Selected extract:
[BEGIN]

August 1, 2011

Off the fence at last? Conducting a PDF metadata extraction experiment

As a PhD student entering her third year of studies, I think it's time for me to get off the fence about reference management software. I've muddled through the last two years, cobbling together reference pages in APA style and exploring, but never fully committing to, Zotero.

When I started my PhD program in Fall 2009, I chose to do my first literature review with open-source Zotero instead of the proprietary EndNote software that my institution supports.

I learned to love open-source applications when I took a course from Dr. Jay Pfaffman as an Instructional Technology master's student. With Zotero's Firefox plugin, I could create and own my own bibliographic database that synced with my Zotero web account, meaning it was accessible from any computer with an Internet connection.

[END]

Given records:
[BEGIN]

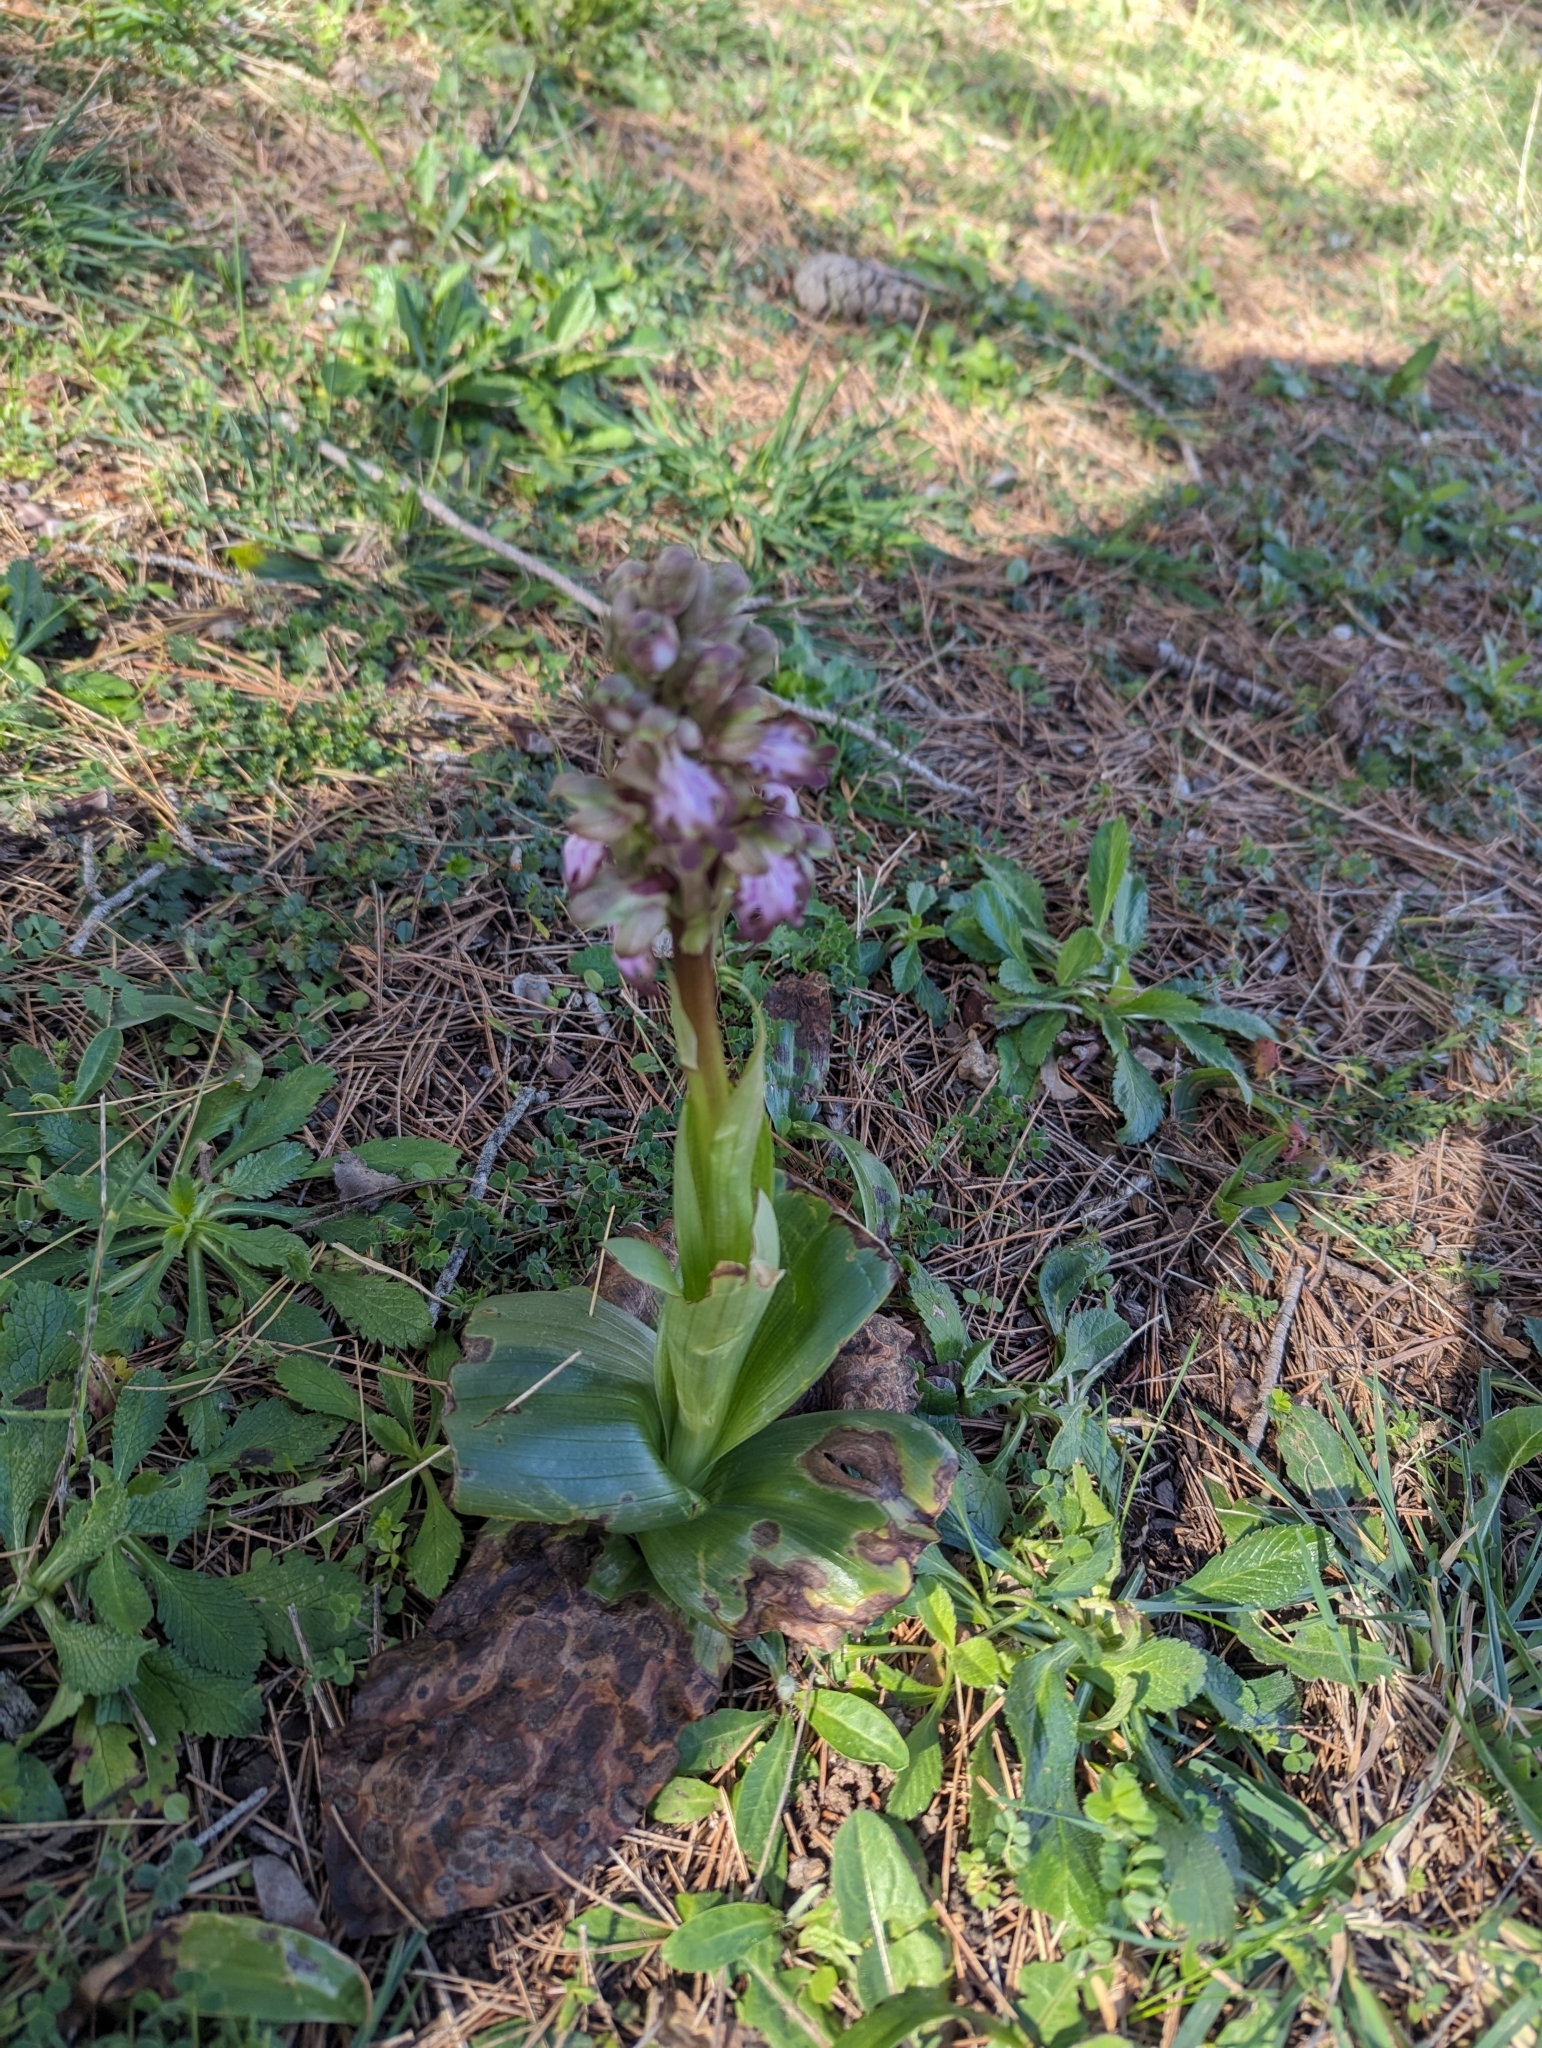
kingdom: Plantae
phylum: Tracheophyta
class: Liliopsida
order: Asparagales
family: Orchidaceae
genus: Himantoglossum
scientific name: Himantoglossum robertianum
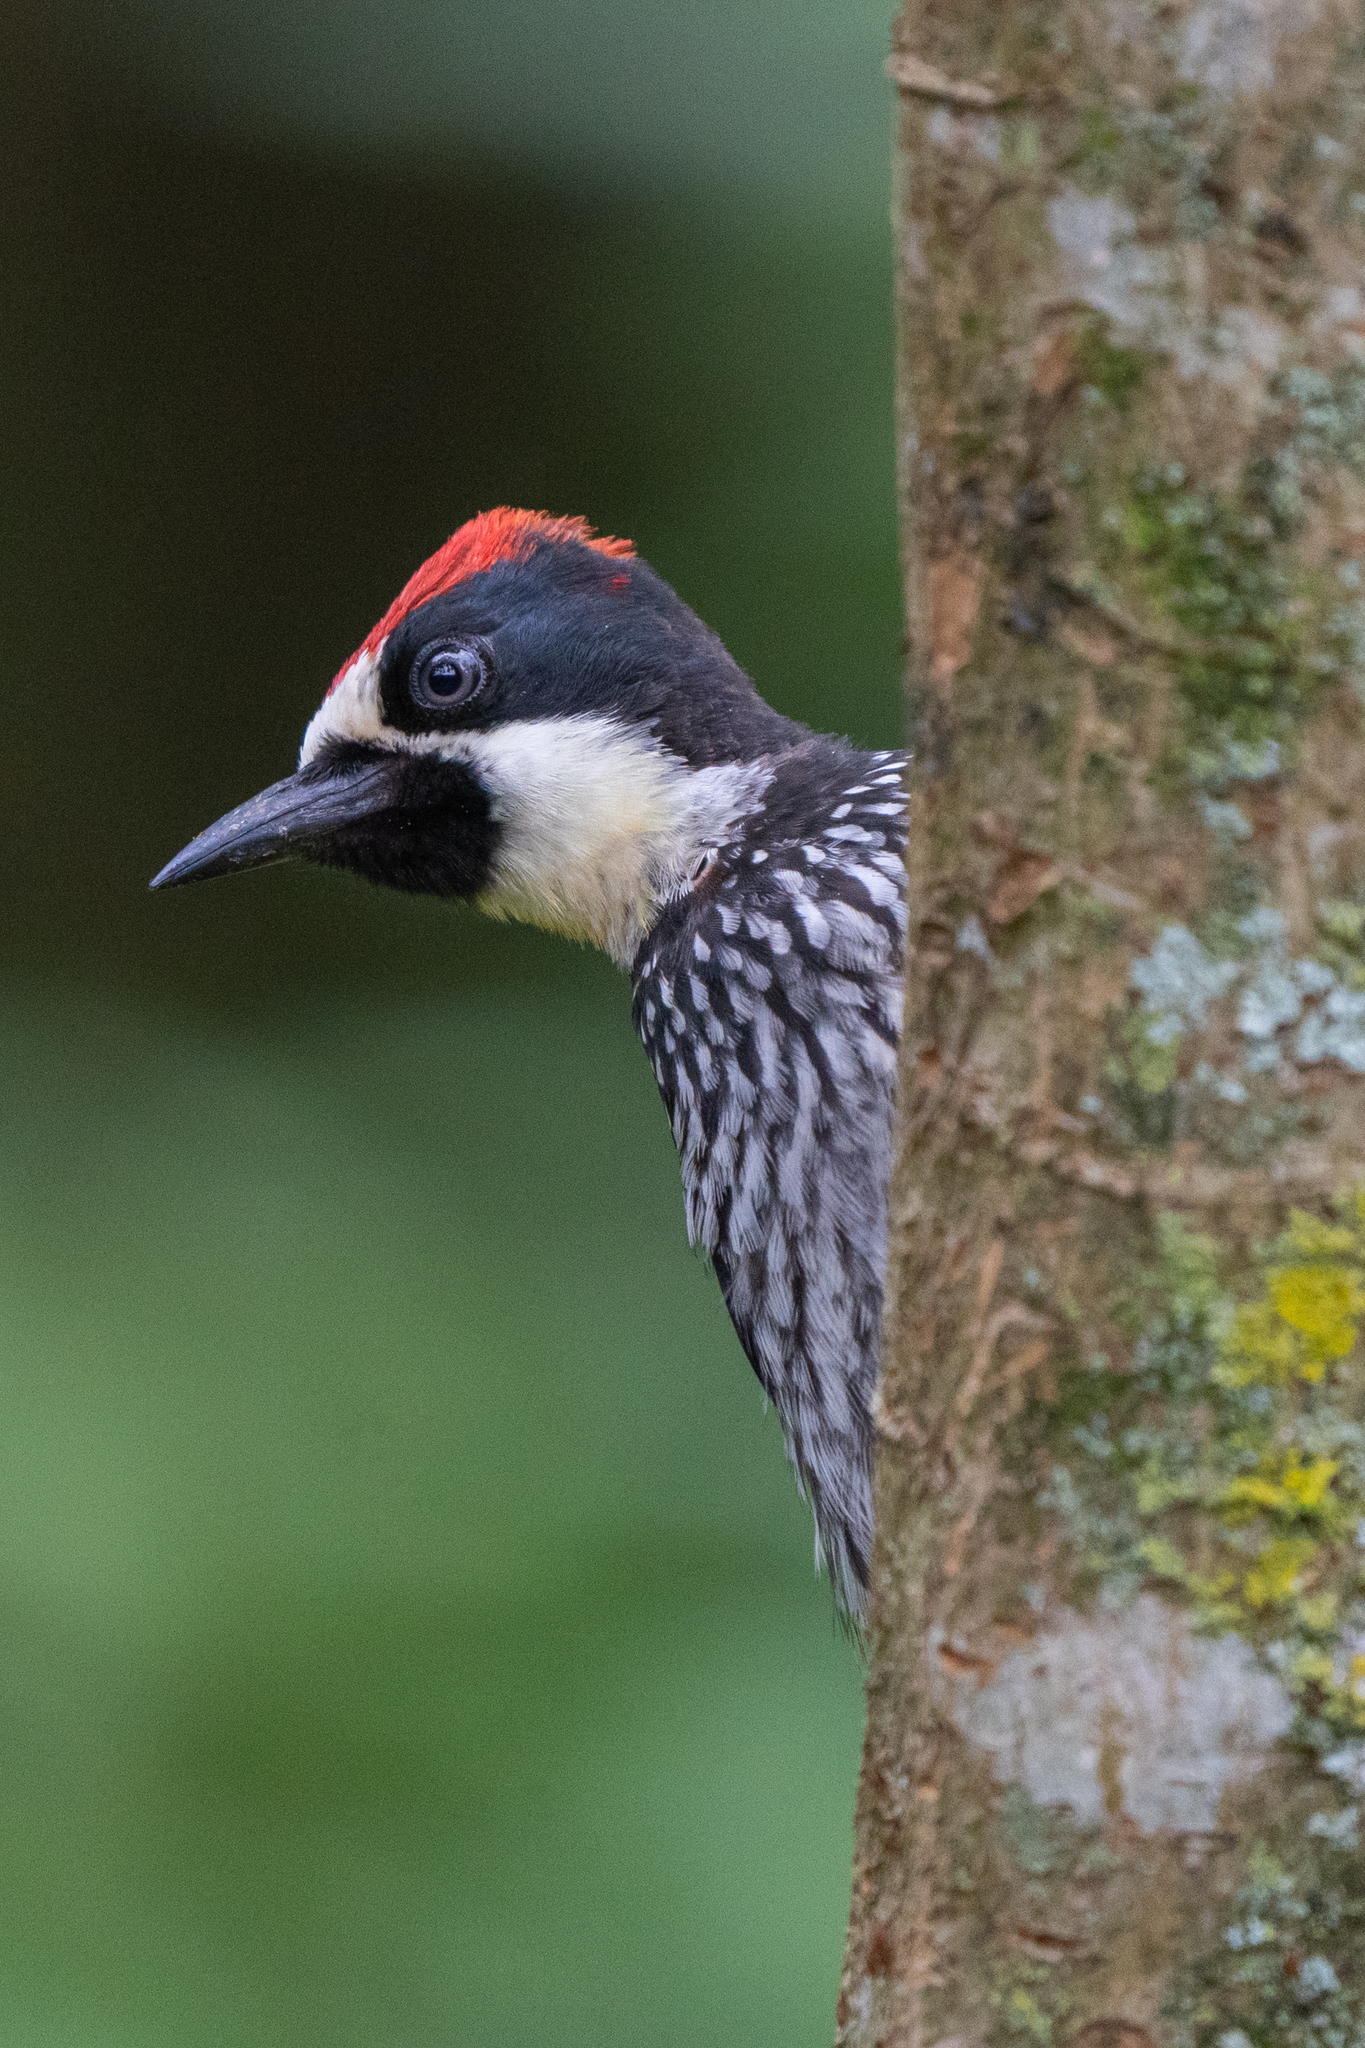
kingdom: Animalia
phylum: Chordata
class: Aves
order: Piciformes
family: Picidae
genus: Melanerpes
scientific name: Melanerpes formicivorus
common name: Acorn woodpecker
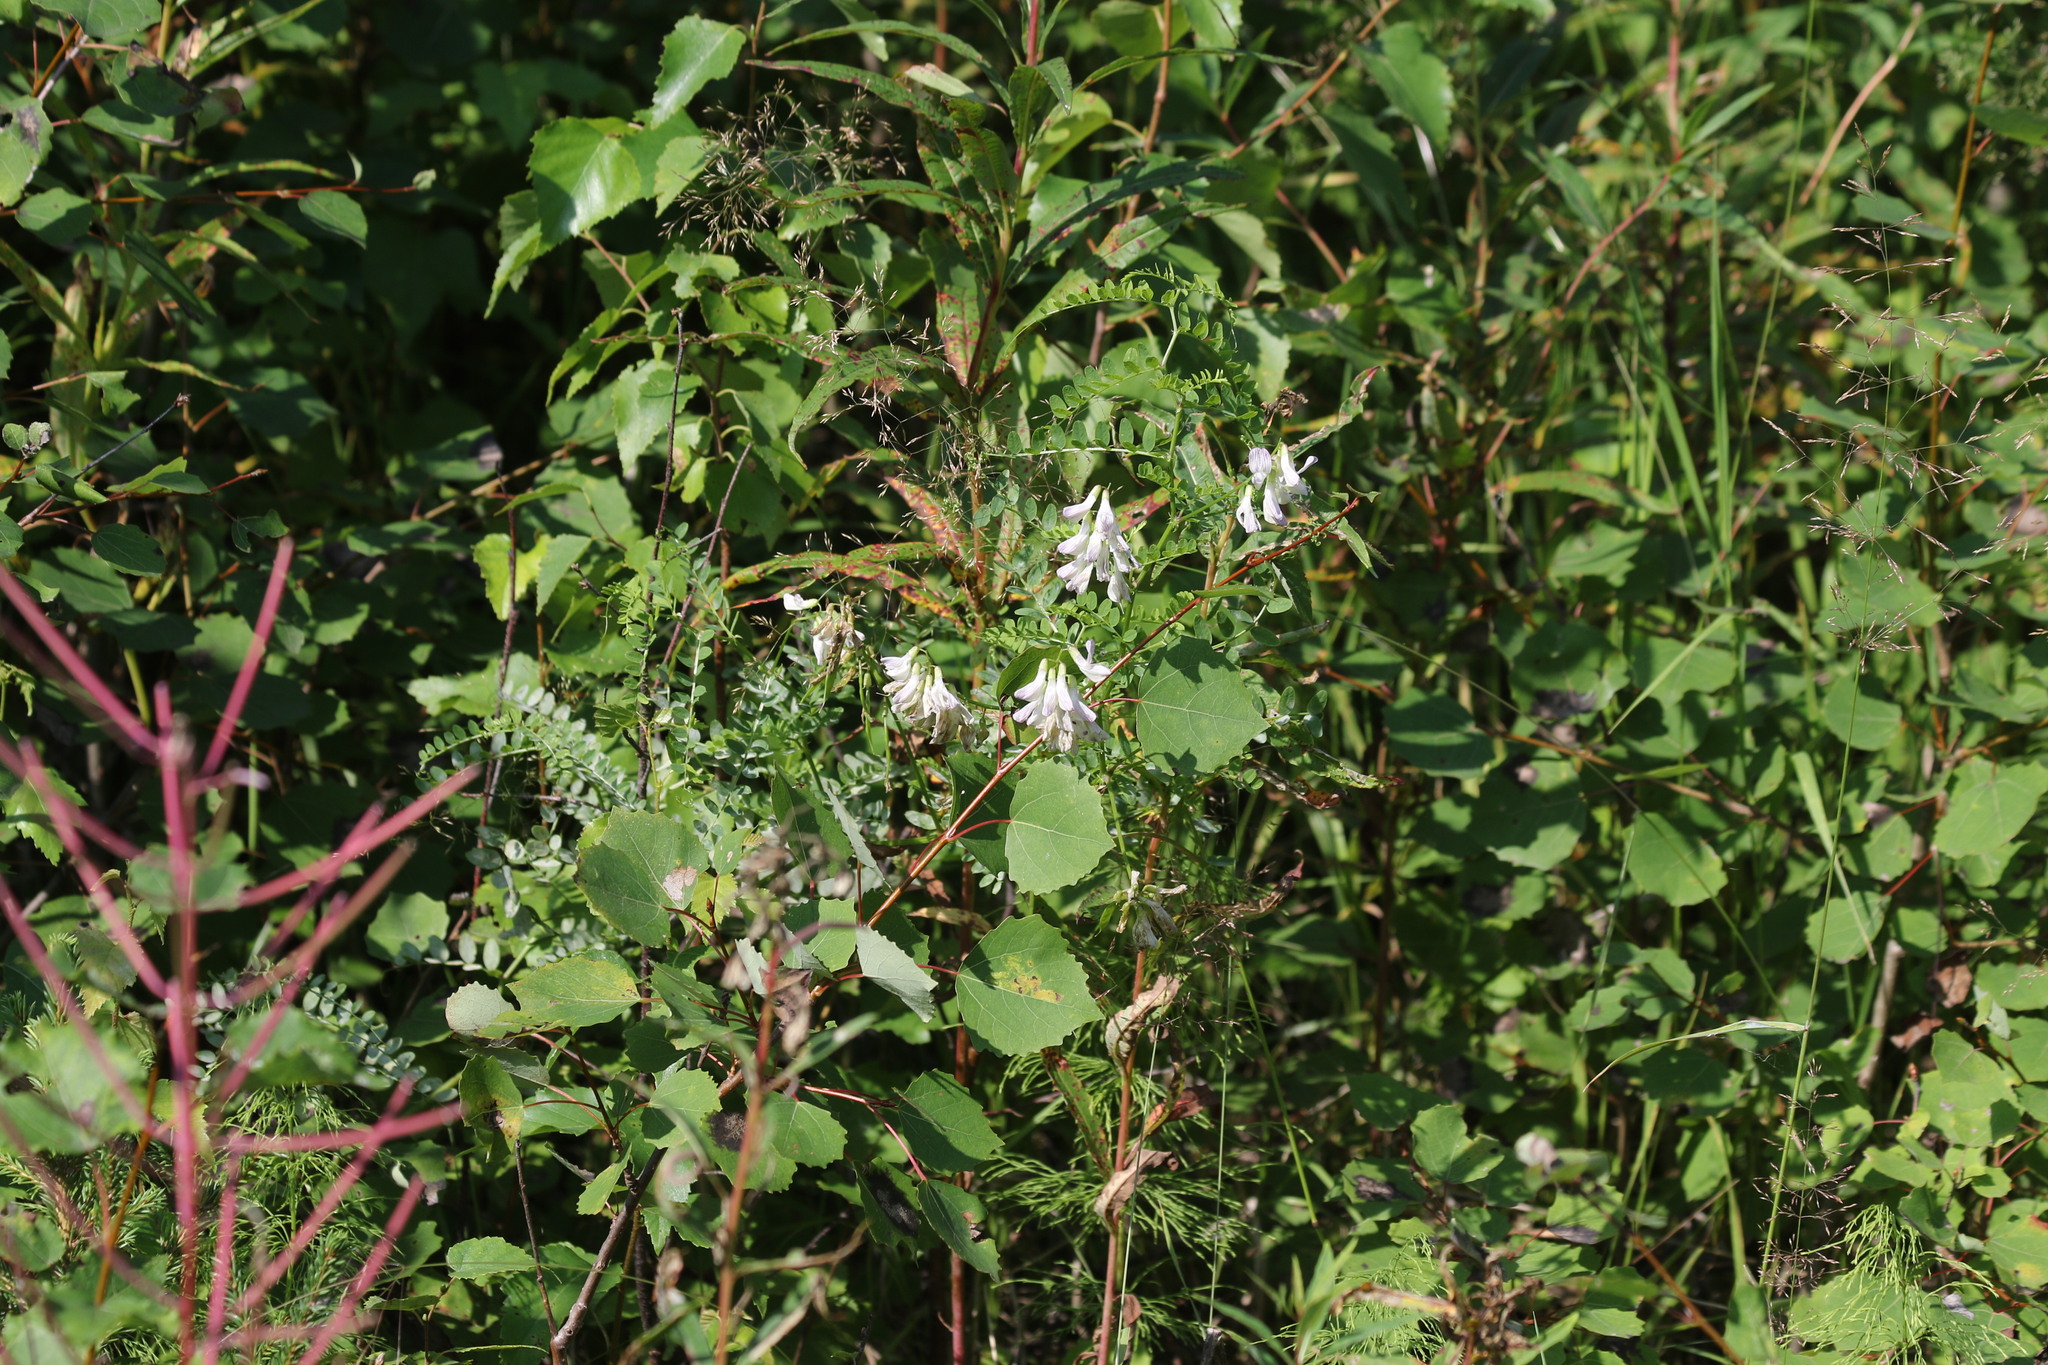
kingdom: Plantae
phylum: Tracheophyta
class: Magnoliopsida
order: Fabales
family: Fabaceae
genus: Vicia
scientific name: Vicia sylvatica
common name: Wood vetch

[END]

Work to complete: Could you continue the post about choosing reference management software, starting right after its last sentence?

Output of the task:
I finished the literature review using Zotero to organize and tag my files and then automatically generate an APA-formatted bibliography. But under the crush of my course load and the multitude of distractions and obligations that go with doctoral-level work, I never gave myself the time to explore Zotero's interface and documentation.  I never used Zotero to take notes on my resources, nor did I take advantage of its word processor plug-ins for cite-and-write functionality. It all seemed so complicated.

I was printing, photocopying, underlining, annotating, and sticky-noting mounds of literature and basically using Zotero as the digital equivalent of 3x5 bib cards, which most people of a certain age can remember from their high school and college English classes. In and of itself, the ability to automatically generate a list of works cited is a nice thing, but is that enough value-added "worth investing money and time in?" (Hensley, 2011, p. 205) I'm pretty sure I could alphabetize my bib cards and word-process my bibliography the "old-fashioned" way in about the same amount of time it takes to fool with Zotero.

Now, in EP604 we are learning about the next generation of citation management software. These programs, including Zotero, aspire to do more and may possibly alter the entire academic research experience.  Zotero, for instance, has released an alpha version of a free-standing desktop application as part of the larger Zotero Everywhere project. Meanwhile, Mendeley, a commercial, cross-platform application, is already just about everywhere, with desktop, web, and mobile apps.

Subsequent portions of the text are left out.